SEC declares 2019 exam priorities

The regulator will focus on cyber-risk management and anti-money laundering as it checks up on firms.

Private equity firms should pay attention to their protocols on cyber-risk management and anti-money laundering programs, which have become part of the Securities and Exchange Commission’s examination priorities for this year.

The agency’s Office of Compliance Inspections and Examinations said in its 2019 Examinations Priorities report that it will be looking into what policies and procedures firms have in place when it comes to cyber-risk management and incident response. It will specifically look into how staff are trained related to cyber-risk management and establish whether firms are taking the proper steps to prevent the loss of data from cyber-attacks.

Cybersecurity was first listed as a major examination category for OCIE in 2015, and focus on the issue has recently started to increase. In 2017 OCIE sent out a risk alert highlighting its findings from examinations relating to cybersecurity. In October last year cybersecurity was a major topic at Private Equity International‘s Private Fund Finance & Compliance Forum 2018 in San Francisco.

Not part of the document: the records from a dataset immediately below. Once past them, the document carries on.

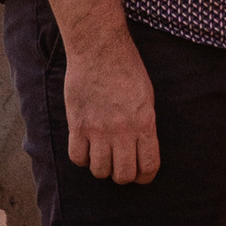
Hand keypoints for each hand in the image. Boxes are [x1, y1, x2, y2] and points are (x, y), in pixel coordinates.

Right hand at [63, 28, 160, 184]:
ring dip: (102, 167)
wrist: (99, 49)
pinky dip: (82, 158)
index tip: (140, 174)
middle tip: (120, 165)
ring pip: (99, 170)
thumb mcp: (146, 96)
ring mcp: (98, 129)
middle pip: (123, 175)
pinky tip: (86, 147)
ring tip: (102, 155)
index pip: (148, 166)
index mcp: (144, 123)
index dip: (145, 176)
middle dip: (123, 175)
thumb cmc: (126, 68)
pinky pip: (77, 158)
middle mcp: (122, 131)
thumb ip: (144, 124)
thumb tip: (140, 147)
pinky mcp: (78, 125)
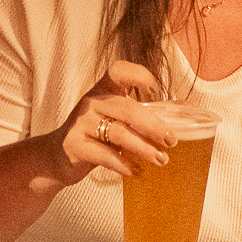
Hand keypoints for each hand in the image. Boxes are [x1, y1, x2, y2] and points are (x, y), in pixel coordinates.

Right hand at [40, 60, 174, 186]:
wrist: (55, 156)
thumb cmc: (94, 133)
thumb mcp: (114, 117)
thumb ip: (142, 112)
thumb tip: (185, 109)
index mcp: (103, 89)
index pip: (119, 71)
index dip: (139, 74)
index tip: (156, 89)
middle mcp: (91, 101)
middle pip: (127, 108)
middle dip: (153, 125)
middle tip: (171, 140)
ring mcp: (81, 123)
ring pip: (118, 133)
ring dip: (143, 147)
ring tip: (161, 159)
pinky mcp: (74, 145)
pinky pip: (103, 155)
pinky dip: (123, 164)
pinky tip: (135, 171)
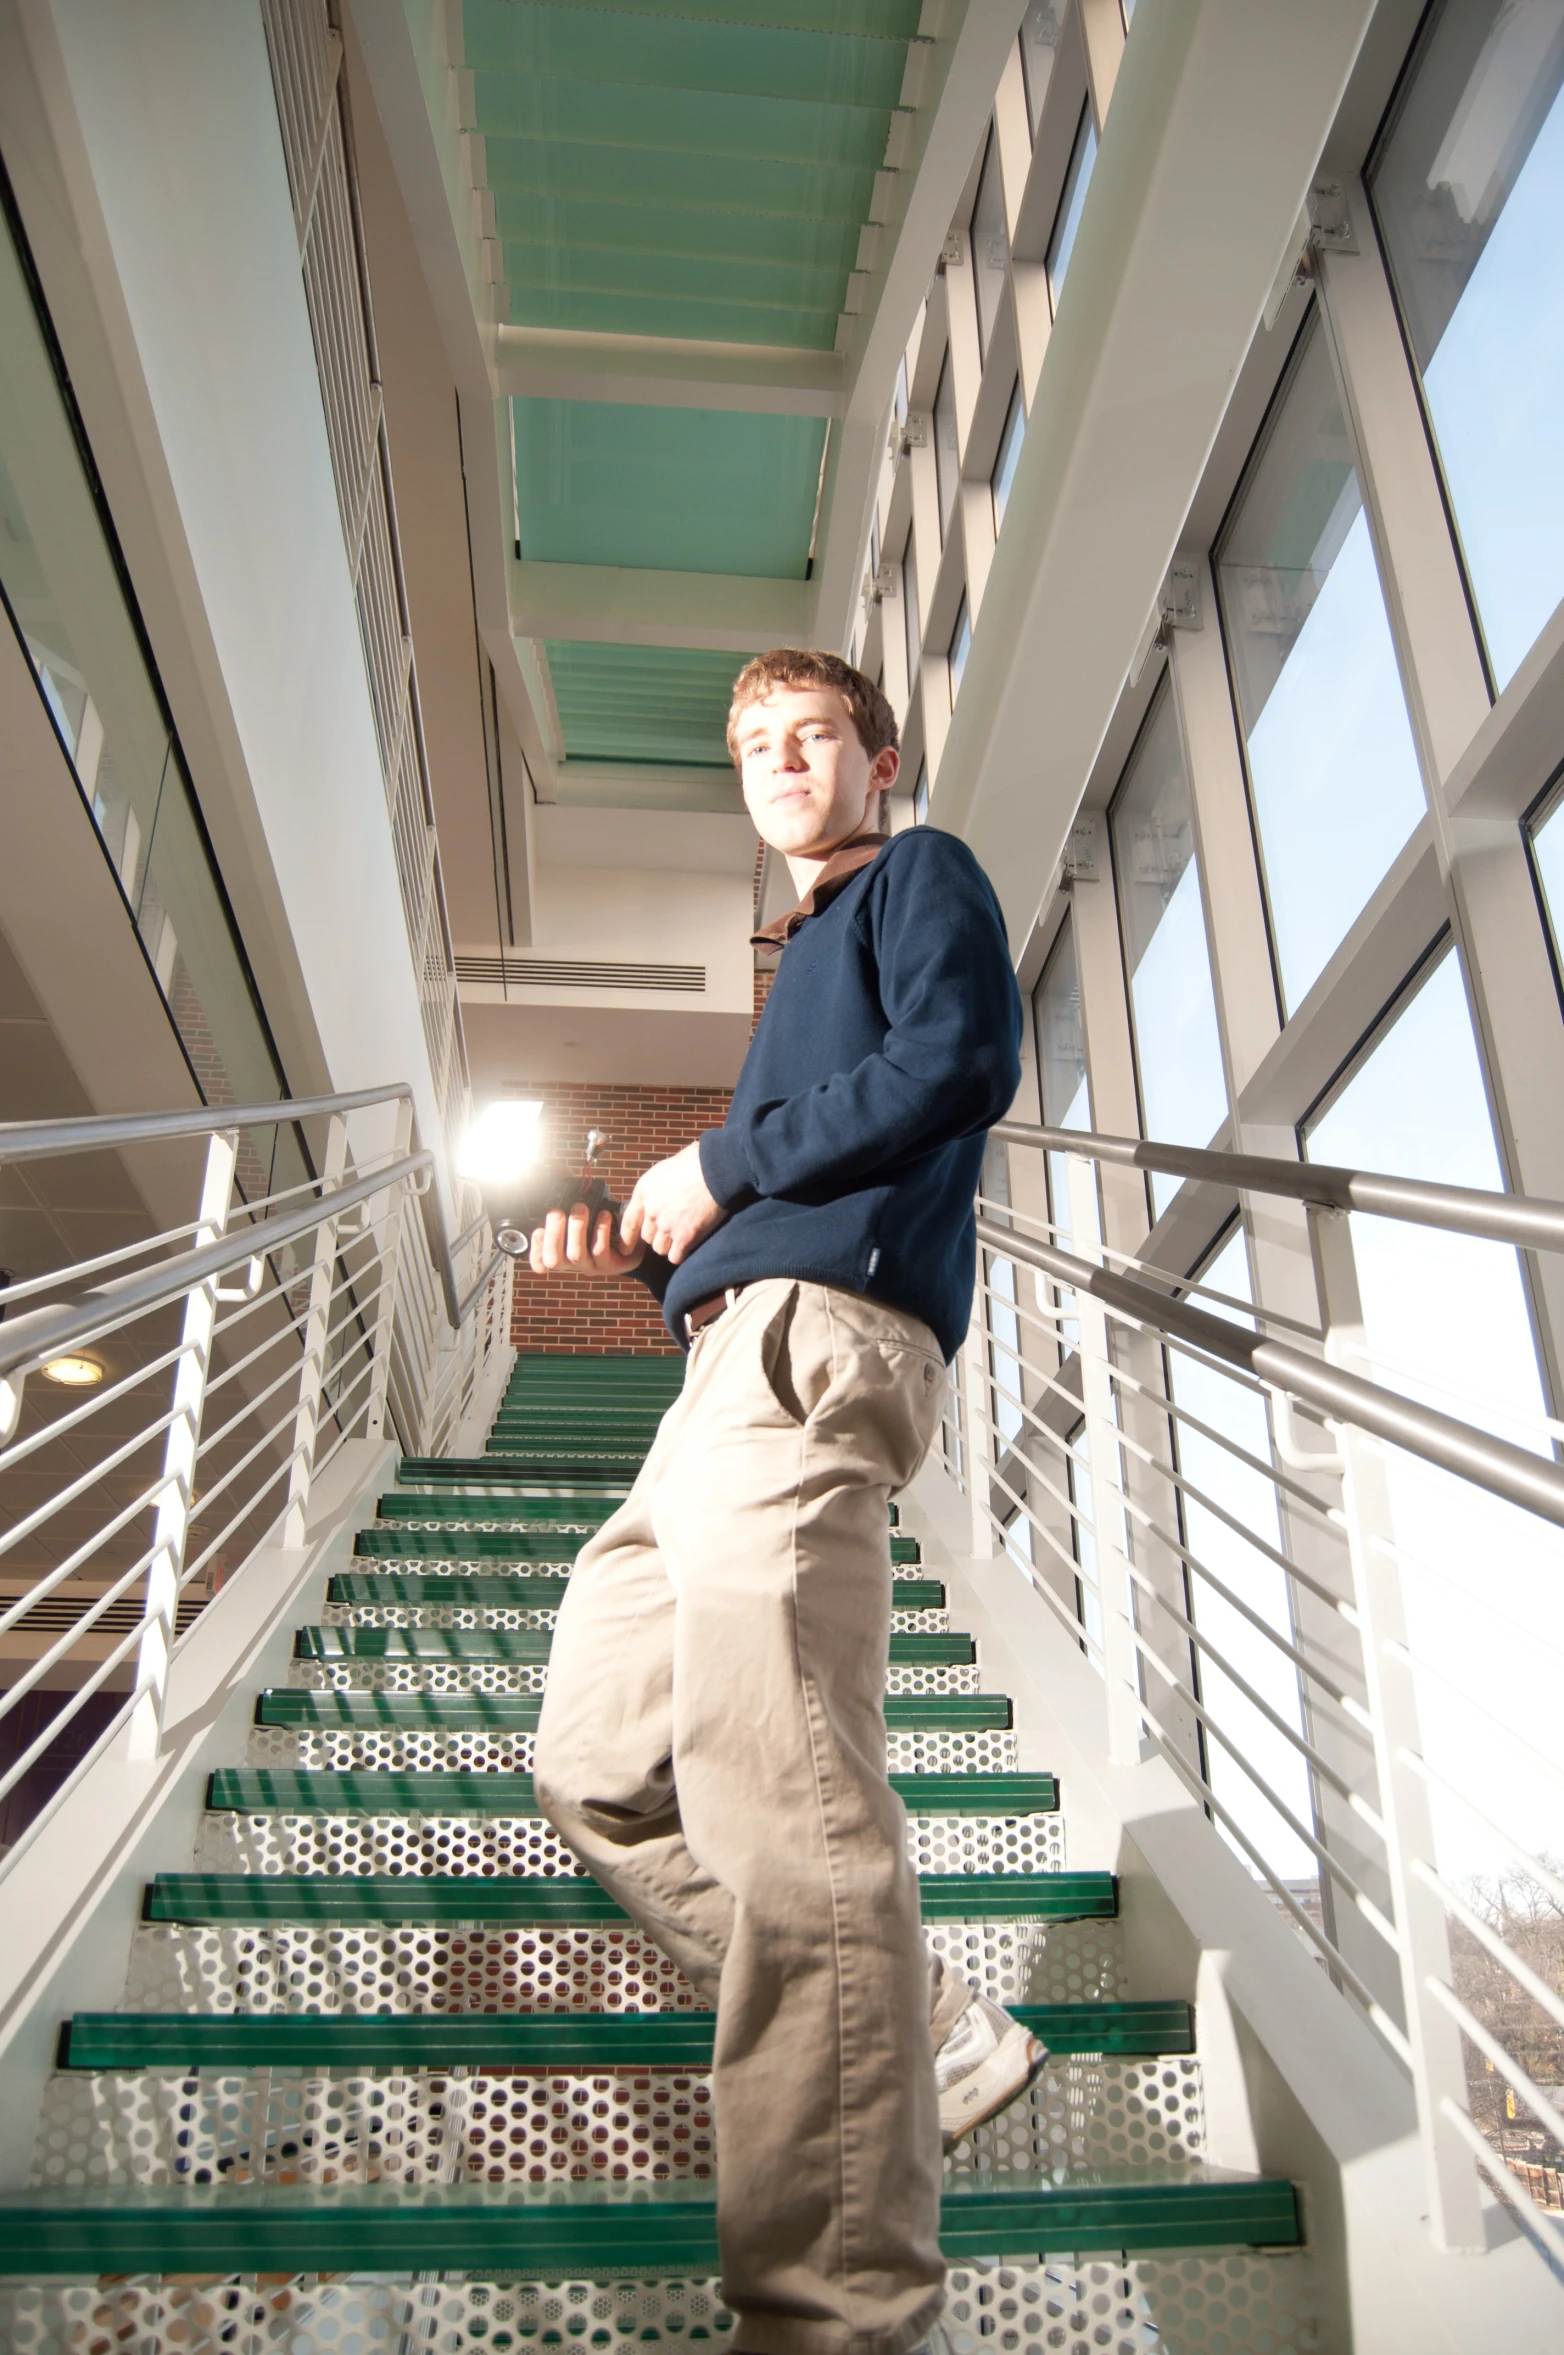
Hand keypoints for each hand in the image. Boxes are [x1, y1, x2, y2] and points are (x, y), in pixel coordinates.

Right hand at [529, 1201, 644, 1279]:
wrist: (634, 1238)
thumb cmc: (602, 1222)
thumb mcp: (583, 1207)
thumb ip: (567, 1191)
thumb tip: (559, 1169)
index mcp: (562, 1251)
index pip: (540, 1262)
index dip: (536, 1248)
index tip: (538, 1229)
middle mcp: (573, 1262)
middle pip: (553, 1259)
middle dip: (554, 1233)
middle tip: (558, 1212)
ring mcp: (591, 1265)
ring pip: (576, 1255)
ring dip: (576, 1229)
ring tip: (581, 1207)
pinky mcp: (610, 1265)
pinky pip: (600, 1251)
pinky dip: (599, 1231)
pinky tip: (604, 1215)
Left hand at [621, 1142, 727, 1265]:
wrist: (716, 1171)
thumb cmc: (696, 1162)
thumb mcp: (666, 1168)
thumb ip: (658, 1185)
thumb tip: (663, 1186)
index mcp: (644, 1191)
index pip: (628, 1222)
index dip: (627, 1238)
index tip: (627, 1249)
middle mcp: (651, 1211)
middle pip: (647, 1237)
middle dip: (657, 1236)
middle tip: (671, 1230)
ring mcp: (667, 1225)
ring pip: (660, 1248)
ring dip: (669, 1246)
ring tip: (681, 1238)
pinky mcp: (685, 1237)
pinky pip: (675, 1256)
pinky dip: (681, 1254)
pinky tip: (688, 1247)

“The minute you have a breach, then [the SEC] will come down on you. That’s why it’s so critical to be prepared on the cyber side,” an advisor said at the conference.

OCIE will also be making sure companies have the right policies in place to monitor suspicious activity and prevent money laundering activities. OCIE encourages filing suspicious activity reports with the Financial Crimes Enforcement Network when necessary. The report only mentions broker-dealers, but private equity firms can also be affected by money laundering and therefore should prepare for OCIE to test them on this matter as well.

“Although OCIE emphasized compliance with anti-money laundering requirements applicable to broker-dealers, private fund managers should ensure that all elements of their AML policies and procedures have been implemented and that compliance with those procedures is tested as part of the manager’s annual compliance review,” law firm Kleinberg Kaplan said in a note.

OCIE said it completed more than 3,150 examinations in fiscal 2018, which was up 10 percent from the year earlier. It did not break down how many of those involved private funds, but it did disclose that examinations of investment companies rose by about 45 percent last year.